Creative Block & Identity

Sketchbook Tour: 5 Sketchbooks From Real Artists, and What to Steal From Each

A sketchbook tour lets you look over another artist's shoulder. Here are five worth watching, what each one teaches, and how to turn what you see into your own practice.

A sketchbook tour is a video where an artist flips through their sketchbook and talks you through what they drew and why. It is one of the simplest, most honest ways to learn, because you get to look over a real artist’s shoulder and see the messy version of their process: the studies, the false starts, the half ideas that never become finished work. Below are five sketchbook tours worth watching, what each one teaches, and how to turn what you see into your own practice.

As an art school, we are big believers in sketchbooks. We encourage every student to keep one, because doing so builds real skill, hones ideas before they reach a canvas, and leaves you with a visual journal of your own growth. The trouble is that a blank sketchbook is both freeing and a little terrifying. Most people are not sure what to fill it with. That is exactly where a sketchbook tour helps. Watching how other artists use their books takes the mystery out of it and gives you permission to start. If you want the deeper case for the habit itself, here is what is the purpose of an artist’s sketchbook.

### SOURCE MATERIAL

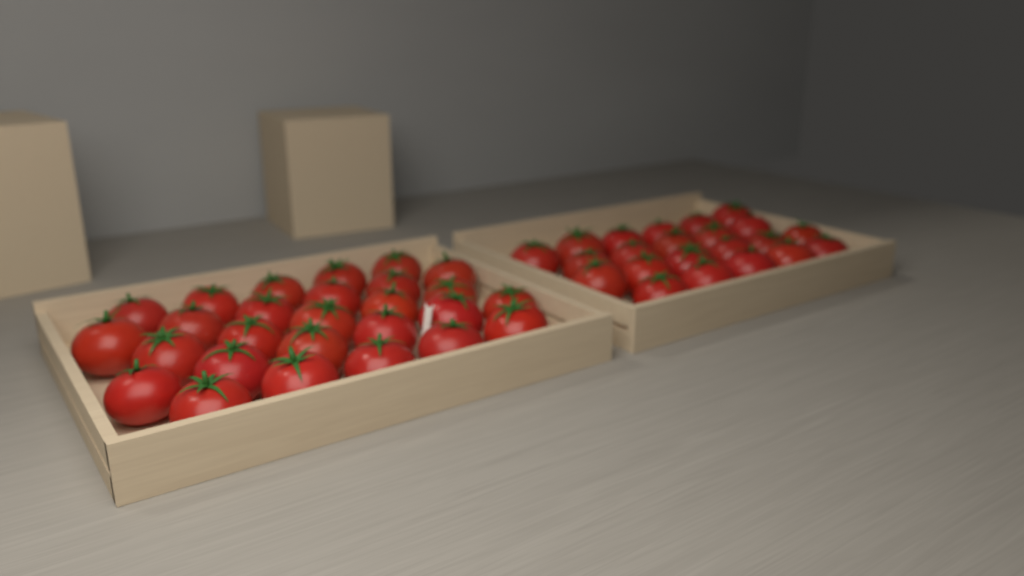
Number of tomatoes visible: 49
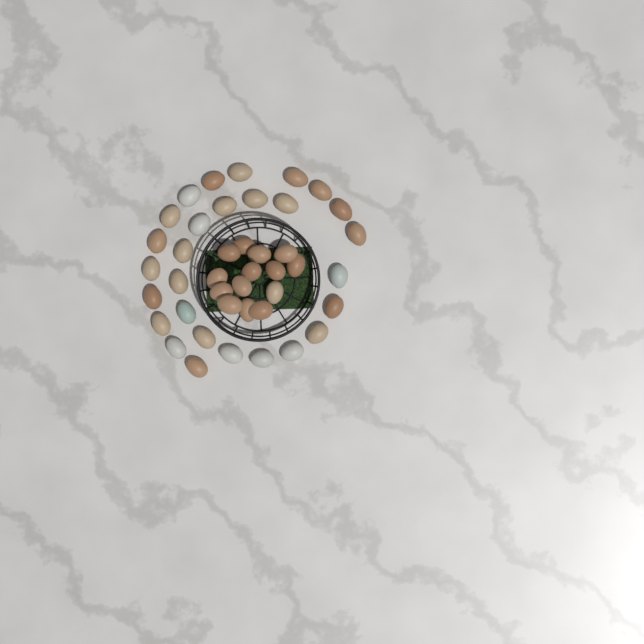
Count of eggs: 42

### WHAT YOU WILL DO
a – Write out the sketchbook tour article word for word, beginning at "As an art school, we" and stopping after "an artist’s sketchbook.".
b – How would you sum up the sketchbook tour article in two sentences?

### THE SOLUTIONS
a –
As an art school, we are big believers in sketchbooks. We encourage every student to keep one, because doing so builds real skill, hones ideas before they reach a canvas, and leaves you with a visual journal of your own growth. The trouble is that a blank sketchbook is both freeing and a little terrifying. Most people are not sure what to fill it with. That is exactly where a sketchbook tour helps. Watching how other artists use their books takes the mystery out of it and gives you permission to start. If you want the deeper case for the habit itself, here is what is the purpose of an artist’s sketchbook.

b – A sketchbook tour is a video in which an artist flips through a sketchbook and explains what they drew and why, revealing the messy side of their process, such as studies, false starts, and half ideas. The art school behind the piece encourages every student to keep a sketchbook, and it offers five tours worth watching because seeing how other artists use their books takes the mystery out of a blank one and gives permission to start.